The term "affordability" is often avoided by economists because it is not well defined and includes an element of subjectivity based on varying opinions on what is and what is not affordable. Gilmer and Kronick have demonstrated that there is a degree of objectivity in the concept of affordability since the "affordability index" (per capita health spending for nonelderly insured adults divided by the median income of nonelderly adult workers) does correlate quite predictably with the percentage uninsured among nonelderly workers. This article provides us with credibility when we state that health care is becoming less and less affordable.
This article also provides us with a prediction of what would happen if we were able to bring the rate in growth of health spending down to the rate of inflation, assuming no other structural reform of health care financing. They project that an additional 13 million will be without insurance in 2013. Of those, 4.4 million would be due merely to the increase in the population, whereas 8.6 million would be due to a further deterioration in affordability. Though many suggest that all will be well if we merely control health care costs, the numbers of uninsured would still expand by 4.4 million. Obviously structural reform must involve more than merely containing costs.
Another crucial point is that the authors' model implicitly assumes that health insurance premiums will continue to purchase coverage that would provide financial protection against significant medical losses. Unfortunately, current trends could change their model. Competition based on premiums is resulting in a shift of risk to patients. Reports such as the recent Harvard bankruptcy study are demonstrating that we are facing an epidemic of underinsurance. Although this could reduce the upward pressure on premiums and lessen the growth in the uninsured, it could also have the paradoxical affect of causing even more to drop coverage when they recognize that it no longer protects against financial catastrophe. Why invest large sums in insurance premiums when major illness will drain all of your resources anyway?

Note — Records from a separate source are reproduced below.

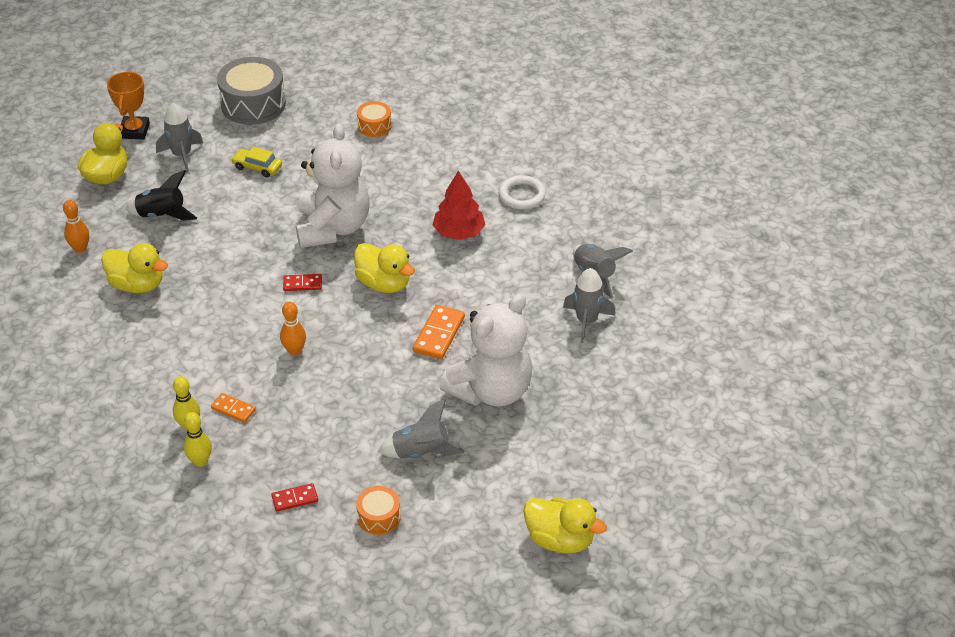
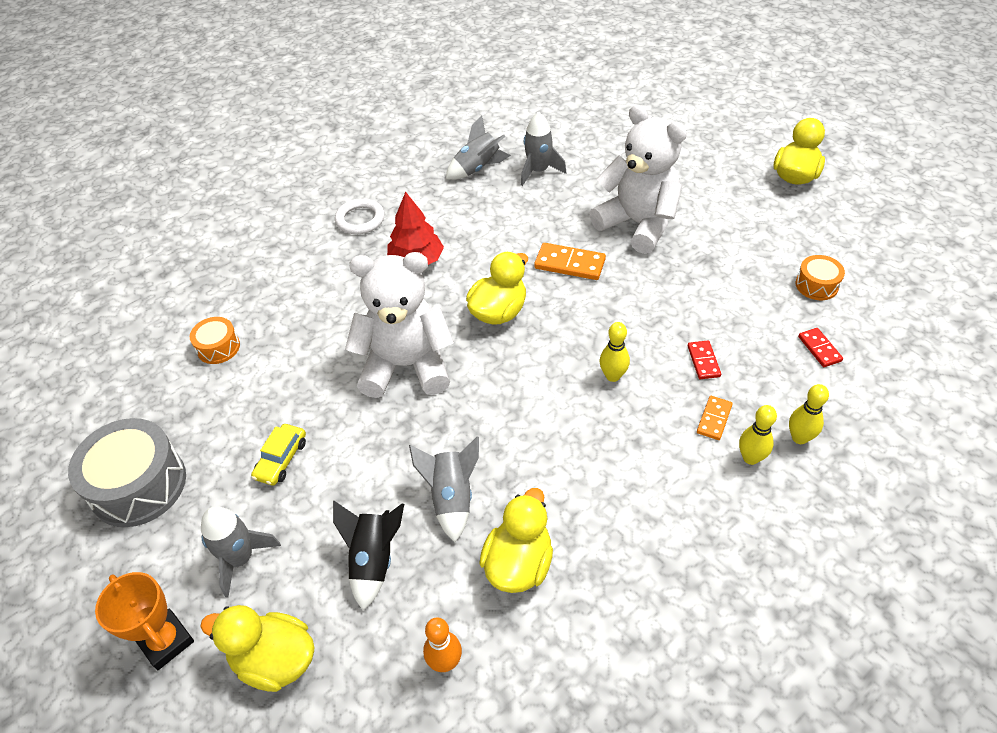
camera: 90 degrees left, 5 degrees up
orange trophy [107,71,150,139] -> orange trophy turned 45 degrees clockwise [95,572,194,670]
orange bowling pin [280,302,306,356] -> yellow bowling pin [600,322,630,382]
red domino [283,274,322,291] -> red domino moved to [688,341,721,379]
grey rocket [378,399,465,459] -> grey rocket moved to [409,437,479,542]

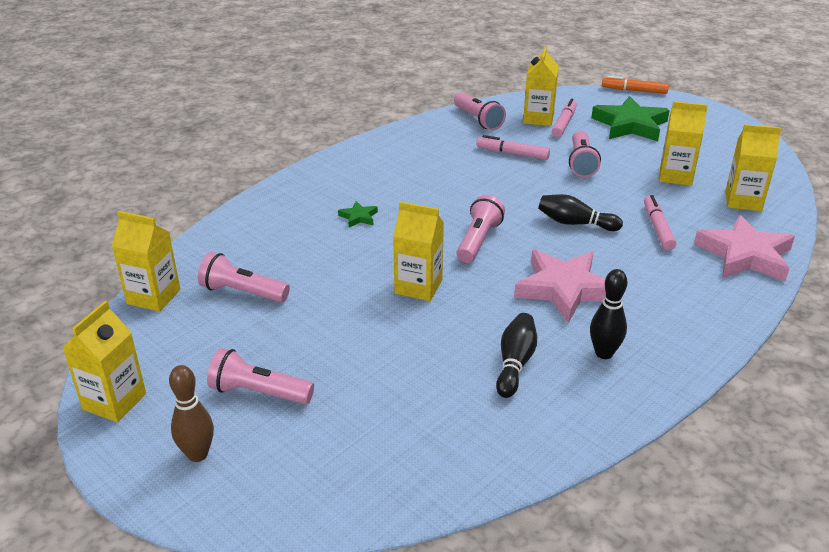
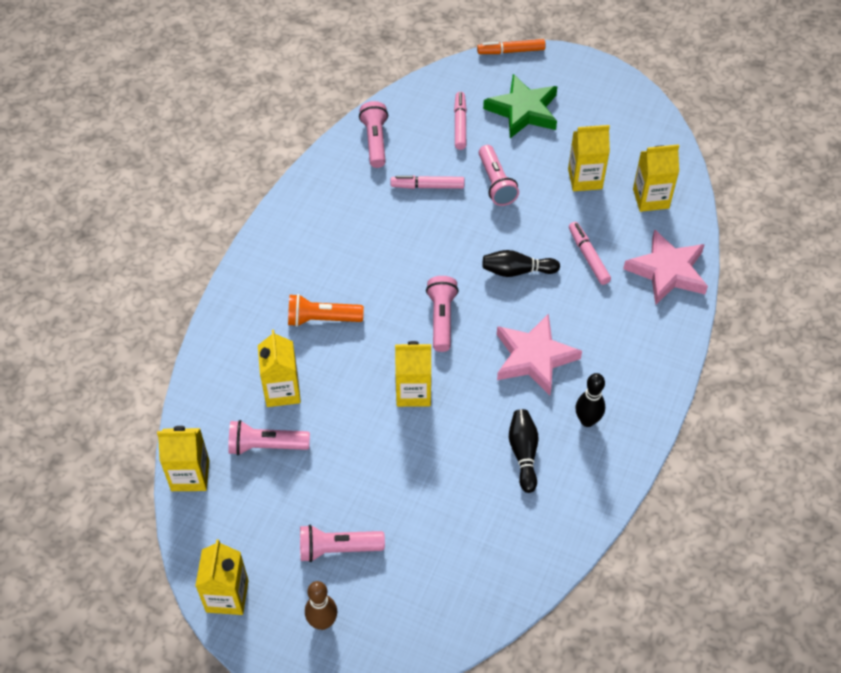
camera: 20 degrees left, 20 degrees up
green star [338,201,378,227] -> orange flashlight [288,294,364,327]
pink flashlight [454,93,506,130] -> pink flashlight turned 135 degrees counterclockwise [359,101,388,168]
yellow carton [523,46,559,126] -> yellow carton moved to [258,330,301,407]

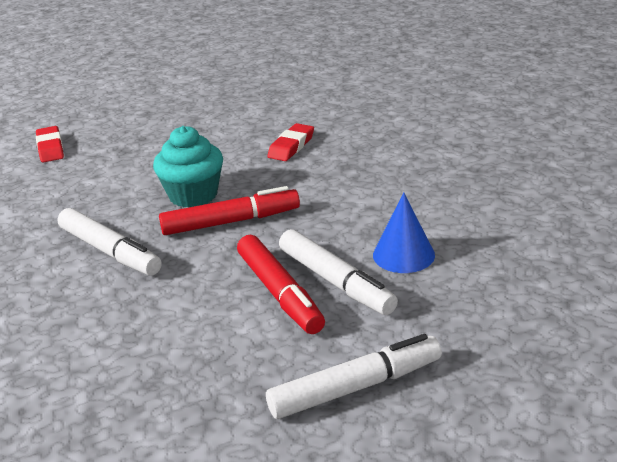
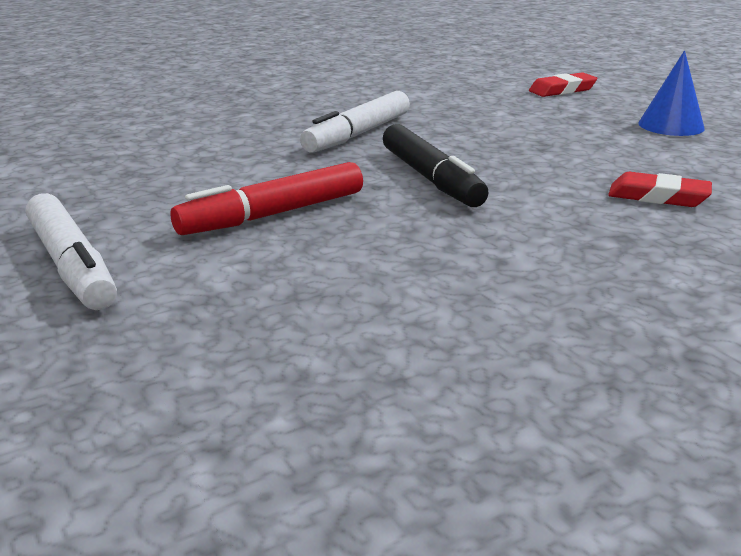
camera: 80 degrees right, 5 degrees down
turquoise cupcake [153,126,223,208] -> none
red marker [159,186,300,235] -> black marker [383,124,489,207]
white marker [279,229,398,315] -> none
blue cone [373,192,435,273] -> blue cone moved to [638,51,705,136]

Gilmer and Kronick are quite right that we need both universal coverage and more effective cost containment. But our current demand side efforts utilizing private plans can only increase the problem of underinsurance and affordability of health care. We need to change to supply side economics if we expect to have affordable, comprehensive care for everyone.
A single payer system, by design, is universal, comprehensive, and utilizes supply side mechanisms to contain costs. In the United States, the $6423 per capita that we are already spending on health care supplies some of us with too much care that is not beneficial, while leaving many with unmet needs. But we won't get our spending right until we decide to adopt supply side funding of a universal system. It won't be perfect (no system is), but it'll be vastly superior to what we have.
Or we can continue to do nothing. The lack of insurance will then cost us 22,500 nonelderly adult lives per year. Is that a price that we are willing to pay for our inaction? Before grumbling about another stupid rhetorical question, think about the consequences of merely walking away and going about your usual business. Tens of thousands of people will continue to die.